Stored data →
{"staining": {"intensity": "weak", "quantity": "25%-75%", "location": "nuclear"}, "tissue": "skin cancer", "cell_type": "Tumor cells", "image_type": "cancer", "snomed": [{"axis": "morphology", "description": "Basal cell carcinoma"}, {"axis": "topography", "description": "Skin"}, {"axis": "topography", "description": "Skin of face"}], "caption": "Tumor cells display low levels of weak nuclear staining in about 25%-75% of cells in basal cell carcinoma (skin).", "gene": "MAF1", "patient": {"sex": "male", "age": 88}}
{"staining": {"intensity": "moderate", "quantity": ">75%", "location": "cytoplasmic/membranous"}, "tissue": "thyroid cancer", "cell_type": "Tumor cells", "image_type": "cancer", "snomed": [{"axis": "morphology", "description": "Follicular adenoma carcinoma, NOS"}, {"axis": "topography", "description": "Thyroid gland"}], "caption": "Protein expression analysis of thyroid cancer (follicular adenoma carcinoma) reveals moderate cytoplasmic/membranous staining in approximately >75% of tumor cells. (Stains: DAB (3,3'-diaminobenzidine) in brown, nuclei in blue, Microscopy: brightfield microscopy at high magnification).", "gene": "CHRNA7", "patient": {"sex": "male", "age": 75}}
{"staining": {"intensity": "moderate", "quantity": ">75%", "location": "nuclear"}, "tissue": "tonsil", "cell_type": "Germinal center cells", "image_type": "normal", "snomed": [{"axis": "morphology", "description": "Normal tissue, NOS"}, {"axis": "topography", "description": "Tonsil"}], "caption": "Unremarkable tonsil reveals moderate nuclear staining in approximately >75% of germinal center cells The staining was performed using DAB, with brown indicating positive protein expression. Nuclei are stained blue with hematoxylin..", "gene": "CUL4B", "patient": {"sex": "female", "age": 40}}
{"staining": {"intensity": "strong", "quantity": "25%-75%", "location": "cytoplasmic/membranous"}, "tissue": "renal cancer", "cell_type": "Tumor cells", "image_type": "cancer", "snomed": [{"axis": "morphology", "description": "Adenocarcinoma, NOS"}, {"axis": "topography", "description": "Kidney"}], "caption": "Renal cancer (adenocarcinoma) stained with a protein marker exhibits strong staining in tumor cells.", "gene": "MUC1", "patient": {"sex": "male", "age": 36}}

What is required →
Write out the material from the first line to the last, exactly.

Reply to the exercise →
{"staining": {"intensity": "weak", "quantity": "25%-75%", "location": "nuclear"}, "tissue": "skin cancer", "cell_type": "Tumor cells", "image_type": "cancer", "snomed": [{"axis": "morphology", "description": "Basal cell carcinoma"}, {"axis": "topography", "description": "Skin"}, {"axis": "topography", "description": "Skin of face"}], "caption": "Tumor cells display low levels of weak nuclear staining in about 25%-75% of cells in basal cell carcinoma (skin).", "gene": "MAF1", "patient": {"sex": "male", "age": 88}}
{"staining": {"intensity": "moderate", "quantity": ">75%", "location": "cytoplasmic/membranous"}, "tissue": "thyroid cancer", "cell_type": "Tumor cells", "image_type": "cancer", "snomed": [{"axis": "morphology", "description": "Follicular adenoma carcinoma, NOS"}, {"axis": "topography", "description": "Thyroid gland"}], "caption": "Protein expression analysis of thyroid cancer (follicular adenoma carcinoma) reveals moderate cytoplasmic/membranous staining in approximately >75% of tumor cells. (Stains: DAB (3,3'-diaminobenzidine) in brown, nuclei in blue, Microscopy: brightfield microscopy at high magnification).", "gene": "CHRNA7", "patient": {"sex": "male", "age": 75}}
{"staining": {"intensity": "moderate", "quantity": ">75%", "location": "nuclear"}, "tissue": "tonsil", "cell_type": "Germinal center cells", "image_type": "normal", "snomed": [{"axis": "morphology", "description": "Normal tissue, NOS"}, {"axis": "topography", "description": "Tonsil"}], "caption": "Unremarkable tonsil reveals moderate nuclear staining in approximately >75% of germinal center cells The staining was performed using DAB, with brown indicating positive protein expression. Nuclei are stained blue with hematoxylin..", "gene": "CUL4B", "patient": {"sex": "female", "age": 40}}
{"staining": {"intensity": "strong", "quantity": "25%-75%", "location": "cytoplasmic/membranous"}, "tissue": "renal cancer", "cell_type": "Tumor cells", "image_type": "cancer", "snomed": [{"axis": "morphology", "description": "Adenocarcinoma, NOS"}, {"axis": "topography", "description": "Kidney"}], "caption": "Renal cancer (adenocarcinoma) stained with a protein marker exhibits strong staining in tumor cells.", "gene": "MUC1", "patient": {"sex": "male", "age": 36}}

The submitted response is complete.